I’m writing this cycle off. Sad as I am to do it – I just have to be realistic. This is 50/50 at this point and I have a shitty track record. It only took me about 2 hours of gut wrenching sadness (yes, the time in between these posts) and now I’m ready to go again. On Wed we’ll know for sure. Until then – I have to get about 70 pages of medical records and a photo of C and me to CCRM. I realized – C and I have barely any photos of ourselves since our wedding…together. This makes me really sad – we’ve been so preoccupied with trying to have babies and with our son that I think we forgot about each other. We have to change that.
And I suddenly realized – I have this beautiful little boy who is asleep in his crib and I’m not enjoying him to the fullest extent because I am trying so hard to give him a sibling. The truth be told, I’d love another child but this process has been so hard – at this point I am doing this only for him. Because we are older parents and I cannot bear the idea that something would happen to us and he would be all alone.

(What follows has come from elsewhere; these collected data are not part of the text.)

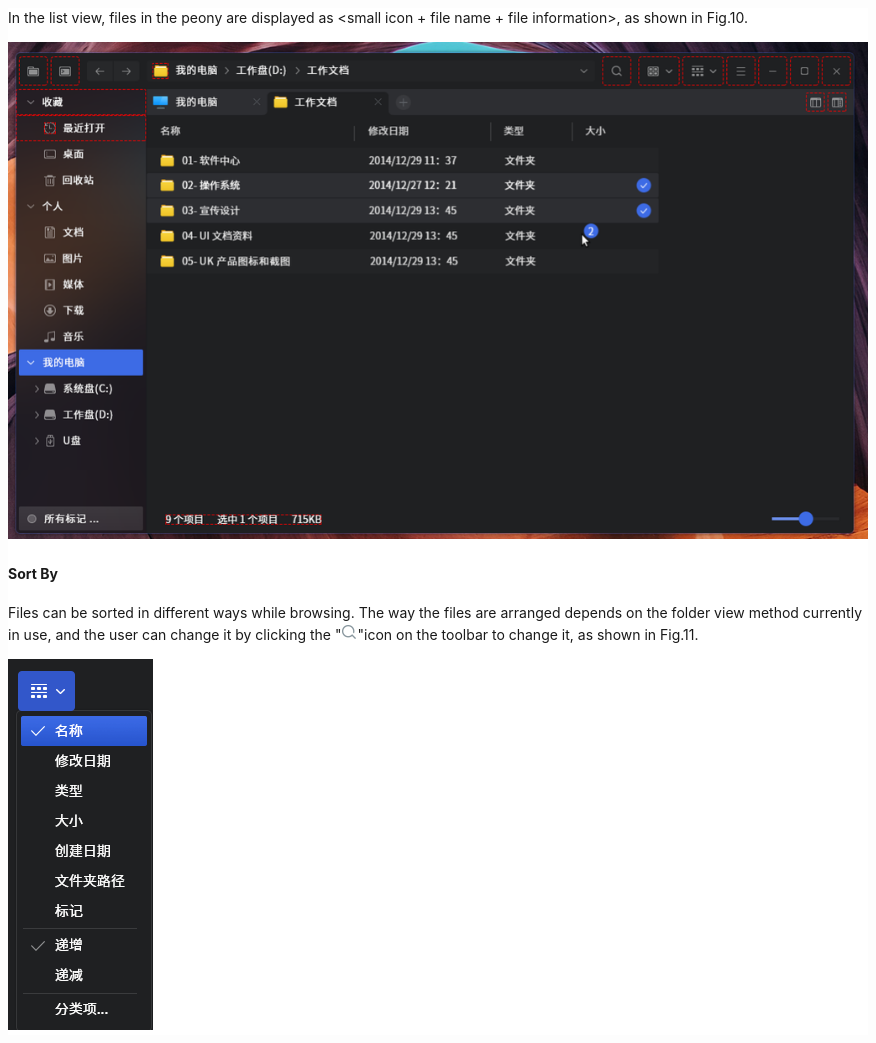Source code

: In the list view, files in the  peony are displayed as <small icon + file name + file information>, as shown in Fig.10.

![Fig.10 List view-big](image/10.png)

#### Sort By
Files can be sorted in different ways while browsing. The way the files are arranged depends on the folder view method currently in use, and the user can change it by clicking the "![](image/icon17-o.png)"icon on the toolbar to change it, as shown in Fig.11.

![Fig.11 sorted by](image/11.png)
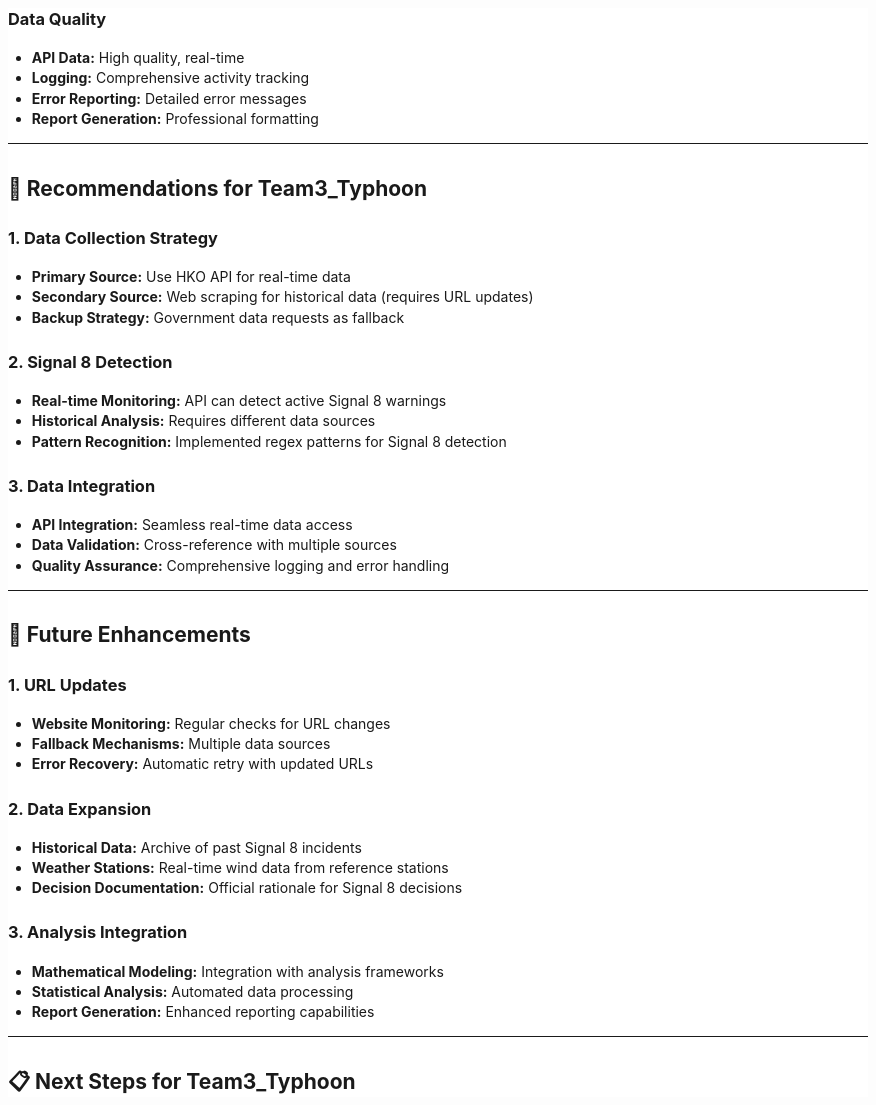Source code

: ### **Data Quality**
- **API Data:** High quality, real-time
- **Logging:** Comprehensive activity tracking
- **Error Reporting:** Detailed error messages
- **Report Generation:** Professional formatting

---

## 🎯 **Recommendations for Team3_Typhoon**

### **1. Data Collection Strategy**
- **Primary Source:** Use HKO API for real-time data
- **Secondary Source:** Web scraping for historical data (requires URL updates)
- **Backup Strategy:** Government data requests as fallback

### **2. Signal 8 Detection**
- **Real-time Monitoring:** API can detect active Signal 8 warnings
- **Historical Analysis:** Requires different data sources
- **Pattern Recognition:** Implemented regex patterns for Signal 8 detection

### **3. Data Integration**
- **API Integration:** Seamless real-time data access
- **Data Validation:** Cross-reference with multiple sources
- **Quality Assurance:** Comprehensive logging and error handling

---

## 🔮 **Future Enhancements**

### **1. URL Updates**
- **Website Monitoring:** Regular checks for URL changes
- **Fallback Mechanisms:** Multiple data sources
- **Error Recovery:** Automatic retry with updated URLs

### **2. Data Expansion**
- **Historical Data:** Archive of past Signal 8 incidents
- **Weather Stations:** Real-time wind data from reference stations
- **Decision Documentation:** Official rationale for Signal 8 decisions

### **3. Analysis Integration**
- **Mathematical Modeling:** Integration with analysis frameworks
- **Statistical Analysis:** Automated data processing
- **Report Generation:** Enhanced reporting capabilities

---

## 📋 **Next Steps for Team3_Typhoon**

At 4:30 this morning Alex woke up and came into our bed and would not go back to sleep. He kept hugging both of us saying “my momma, my dadda”. At one point he kept giving me nose kisses – which I didn’t really appreciate at the time. His father got him to go to sleep by holding him close to his face – Alex kept stroking C’s cheek until he fell asleep.
We are so lucky and maybe I need to refocus on that and….I won’t give up but maybe I need to put this all in perspective. The point is to enjoy my family – not torture myself because it doesn’t look the way I think it should right now.